Quoted passage:
# Can I (US citizen) apply for a UK spousal visa while on a tourist Visa in non-UK EU?



## Chomp123 (Jul 13, 2011)

Hello Expat Forum!

Still trying to figure out the specifics of my upcoming move, etc, and something occurred to me. 

I'm a US citizen. My boyfriend is an IRL citizen who works in the UK. 

If I go to the UK on a visitor visa and then want to marry my IRL boyfriend and apply for a spousal visa, do I need to go back to the US and be in the US in order to fill out the paper-work/ wait for the visa? Or would it be possible to get married in another EU country on a visitor visa, and then fill out the paperwork wait there in another country in the EU (so long as I'm not in the UK). 

Thank you very much!


----------



## nyclon (Apr 3, 2011)

Whether or not you can get married in another EU country would depend on what sort of rules that country has and what kind of visas it requires for the marriages of non-citizens. 

Check this link to the UKBA site for information on applying for an EEA Family permit:

EEA and Swiss nationals - visa application guide


----------



## Chomp123 (Jul 13, 2011)

Hi Nyclon!

Thanks for the info. I wasn't planning on applying for the EEA family permit, but rather the UK spousal visa (or whatever the technical name was). Sorry if I wasn't clear on that!

My question is:l I know that one cannot be in the UK on a visitor visa and then switch over to a spousal visa, in order to switch to a spousal visa, one must apply for outside the UK. My question is whether I need to simply be outside the UK in order to apply, OR if I have to be *in* the country that I'm a citizen of (ie the US). 

He's an IRL citizen so, for example, it might make sense for us to go to IRL, get married there, and then stay in IRL while I apply for and wait for a UK spousal visa.


----------



## Joppa (Sep 7, 2009)

Chomp123 said:


> Hi Nyclon!
> 
> Thanks for the info. I wasn't planning on applying for the EEA family permit, but rather the UK spousal visa (or whatever the technical name was). Sorry if I wasn't clear on that!
> 
> ...


As you are marrying an Irish citizen, you can apply for your EEA Family Permit anywhere outside UK. You don't have to be a resident there. EEA Permit is what you want, as spouse settlement visa is when marrying a British citizen or someone settled in UK, though Irish citizen can sometimes be regarded as settled. At least it costs you nothing to apply for EEA Permit and you appply for residence card within 6 months in UK.

Required actions:
1. Say whether each statement below agrees with the visa thread. Answer yes or no for each and quote the deciding words of the thread. (a) The boyfriend of the person asking works in the UK. (b) According to Joppa, applying for the EEA Permit carries a fee. (c) Chomp123 first intended to apply for the EEA family permit.
2. Rewrite the part of the visa thread starting with "EEA and Swiss" and going on through "(ie the US).", changing "spousal visa" to "marriage visa" every time it appears.

Data segment:
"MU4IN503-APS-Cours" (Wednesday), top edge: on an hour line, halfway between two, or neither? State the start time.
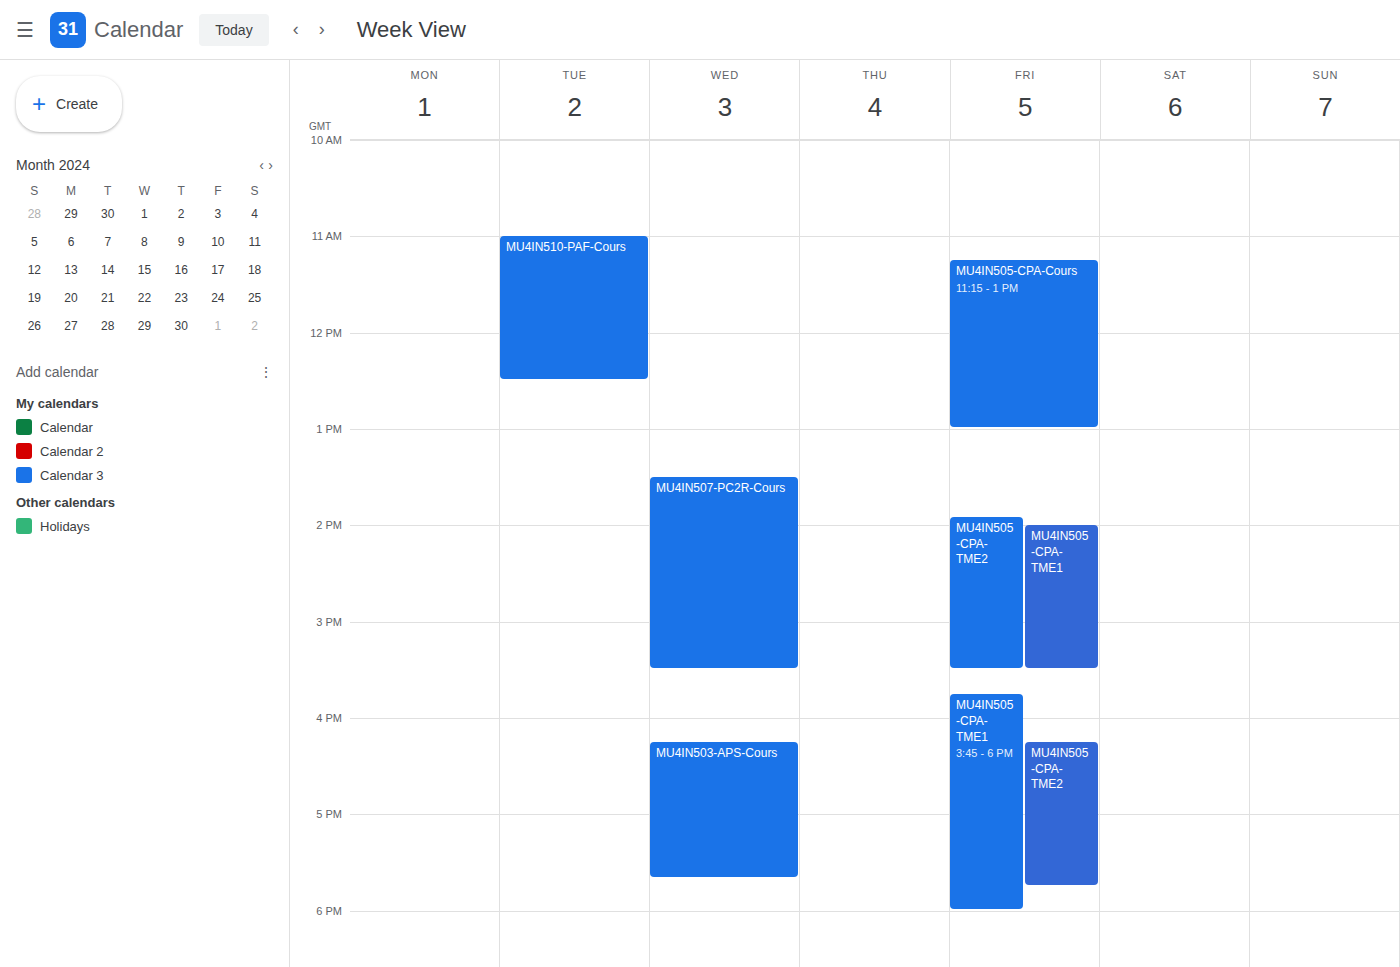
4:15 PM -- neither: a quarter of the way from the 4 PM line to the 5 PM line.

Solutions in order:
1.
(a) Yes: "My boyfriend is an IRL citizen who works in the UK."
(b) No: "At least it costs you nothing to apply for EEA Permit"
(c) No: "I wasn't planning on applying for the EEA family permit, but rather the UK spousal visa"

2.
EEA and Swiss nationals - visa application guide


----------



## Chomp123 (Jul 13, 2011)

Hi Nyclon!

Thanks for the info. I wasn't planning on applying for the EEA family permit, but rather the UK marriage visa (or whatever the technical name was). Sorry if I wasn't clear on that!

My question is:l I know that one cannot be in the UK on a visitor visa and then switch over to a marriage visa, in order to switch to a marriage visa, one must apply for outside the UK. My question is whether I need to simply be outside the UK in order to apply, OR if I have to be *in* the country that I'm a citizen of (ie the US).